Document layout analysis data >>
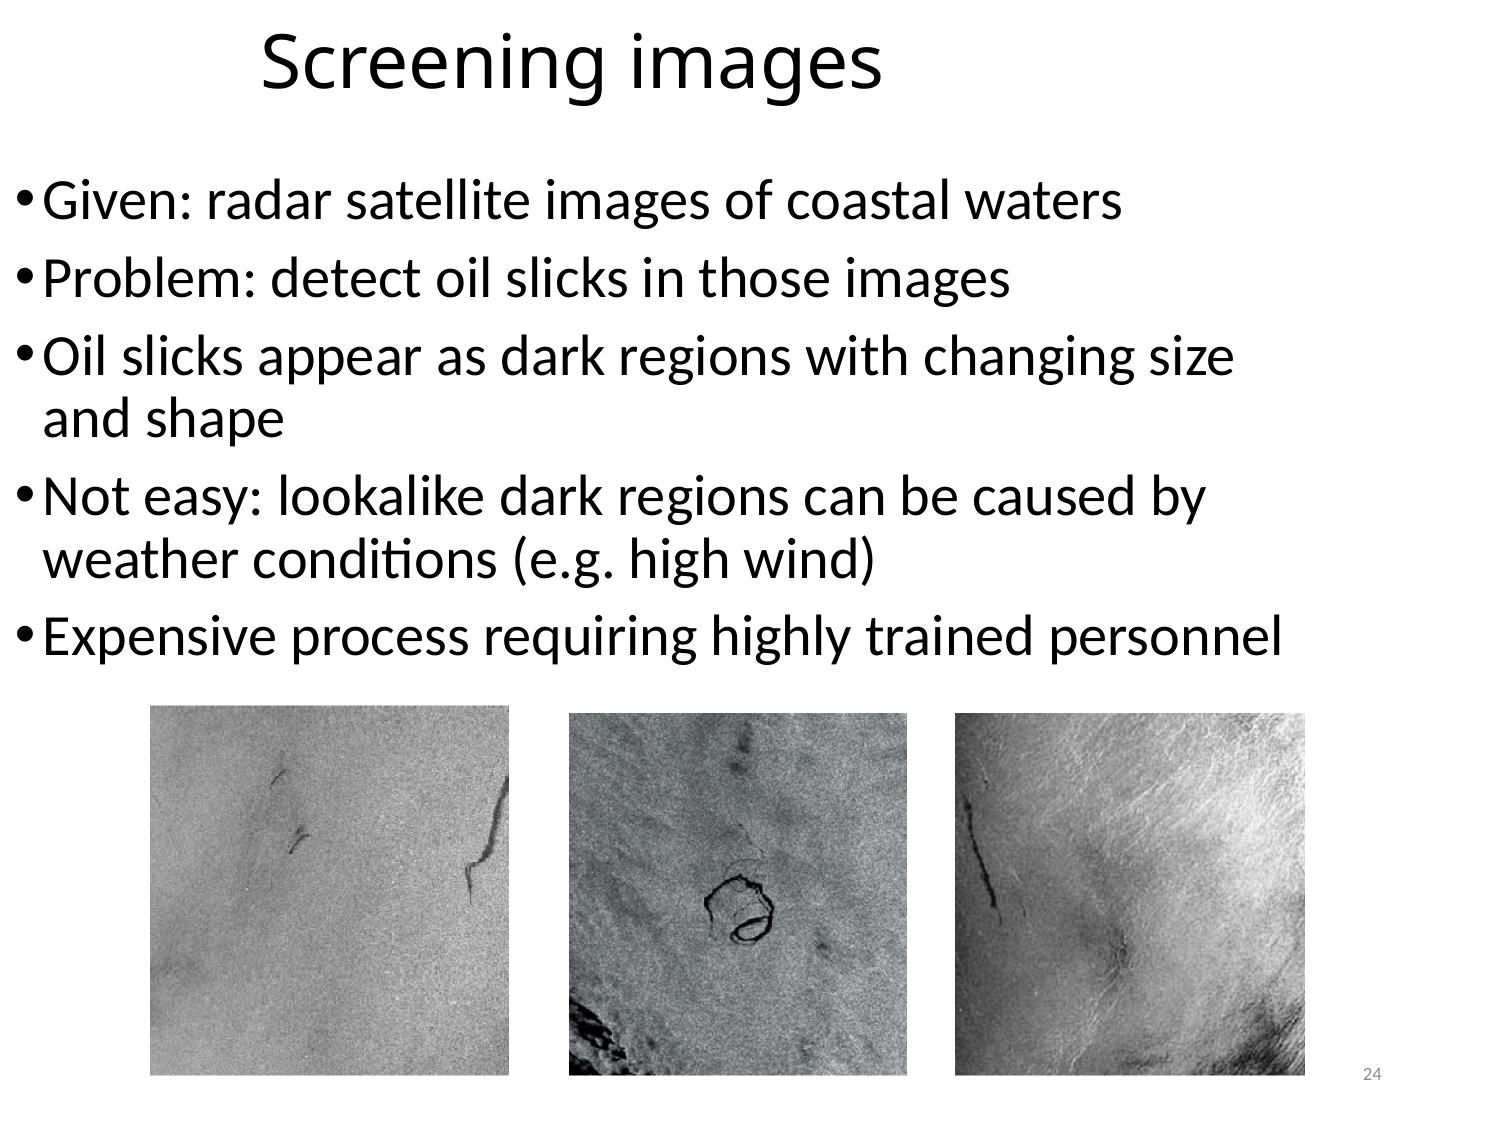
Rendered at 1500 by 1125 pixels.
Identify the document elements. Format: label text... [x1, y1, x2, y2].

picture [138, 696, 1319, 1092]
list Given: radar satellite images of coastal waters Problem: detect oil slicks in those images Oil slicks appear as dark regions with changing size and shape Not easy: lookalike dark regions can be caused by weather conditions (e.g. high wind) Expensive process requiring highly trained personnel [0, 162, 1350, 815]
title Screening images [245, 0, 1500, 159]
slide_number 24 [1059, 1042, 1397, 1103]
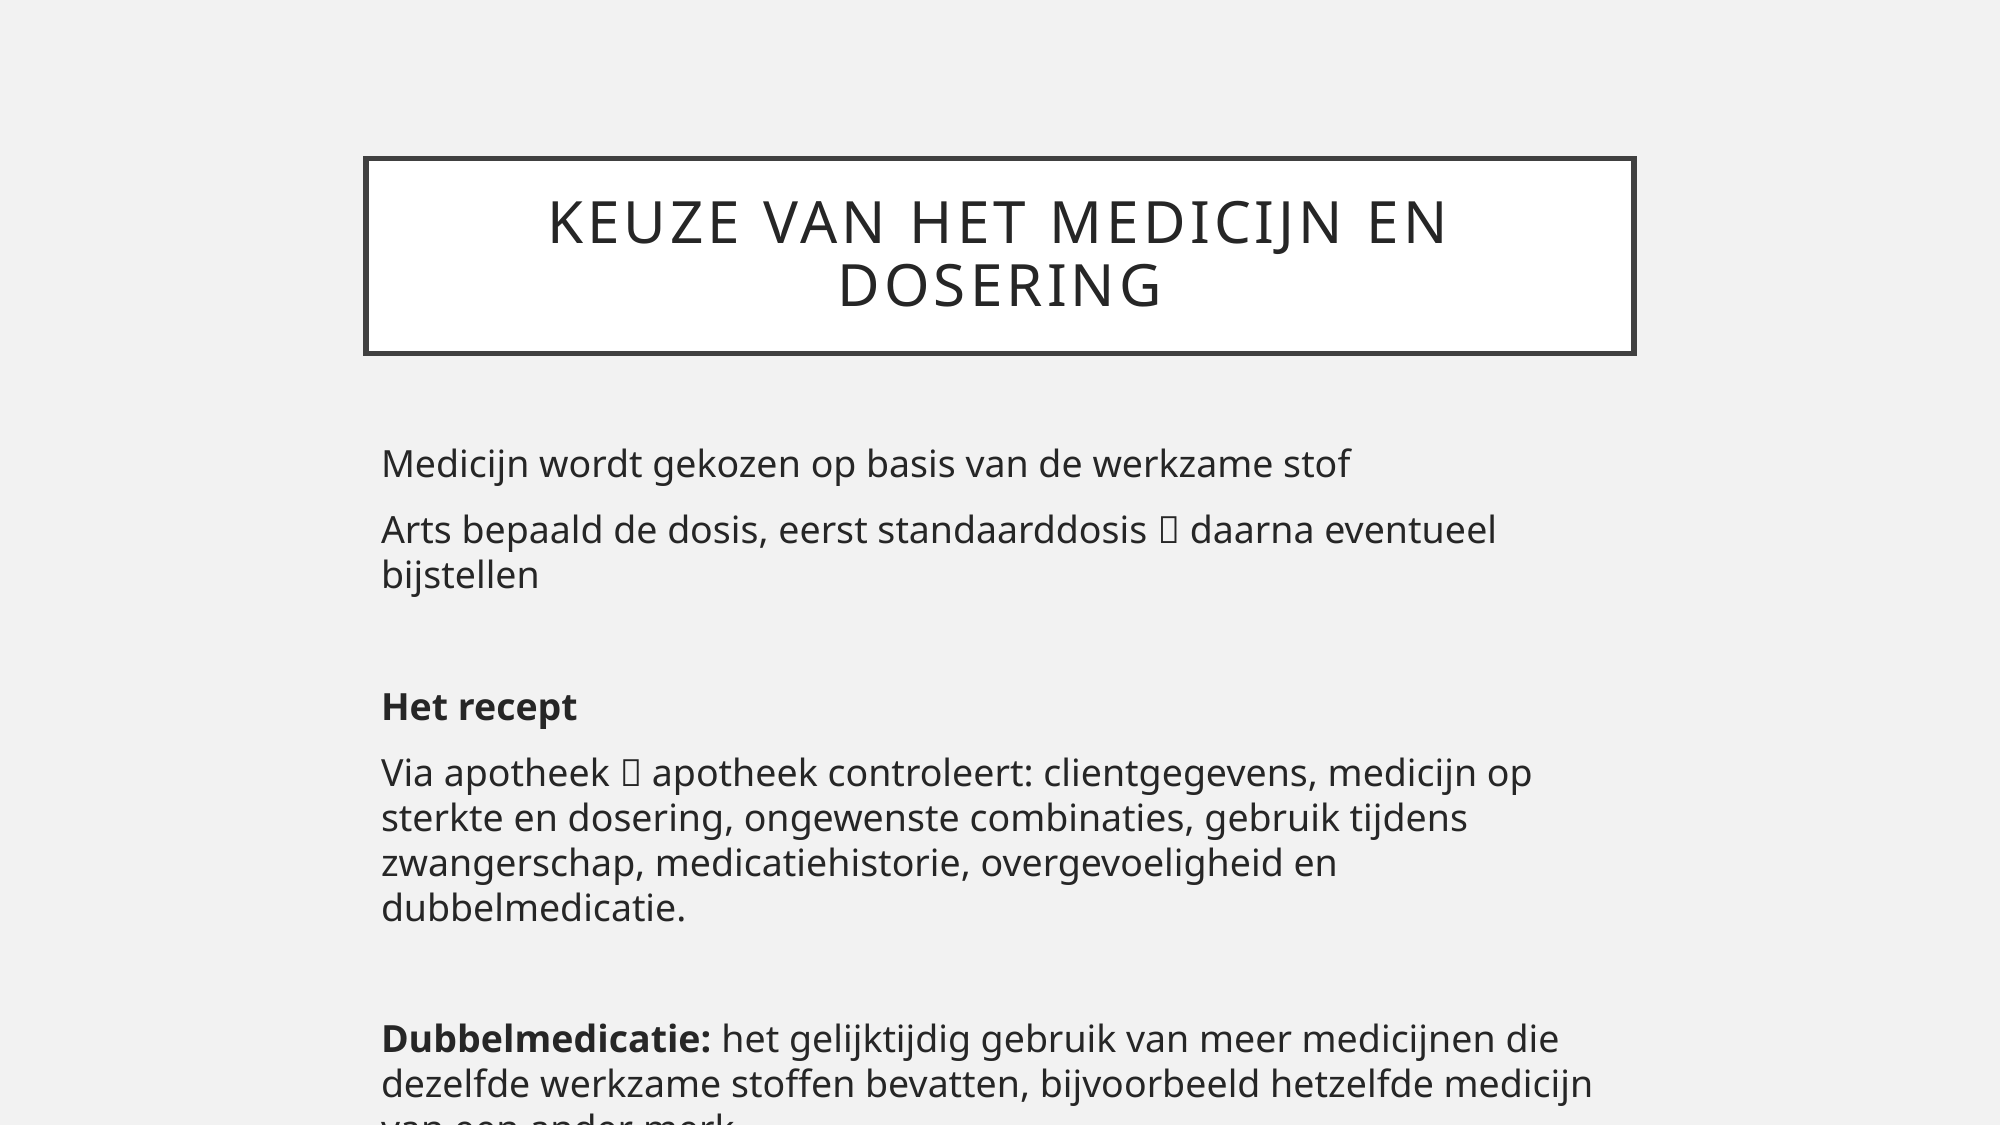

What the task requires >>
Drop the images; return the entries above exactly as they appear.

Task solution >>
Rendered at 1500 by 1125 pixels.
Identify the document elements. Format: label text... [x1, y1, x2, y2].

picture [138, 696, 1319, 1092]
list Given: radar satellite images of coastal waters Problem: detect oil slicks in those images Oil slicks appear as dark regions with changing size and shape Not easy: lookalike dark regions can be caused by weather conditions (e.g. high wind) Expensive process requiring highly trained personnel [0, 162, 1350, 815]
title Screening images [245, 0, 1500, 159]
slide_number 24 [1059, 1042, 1397, 1103]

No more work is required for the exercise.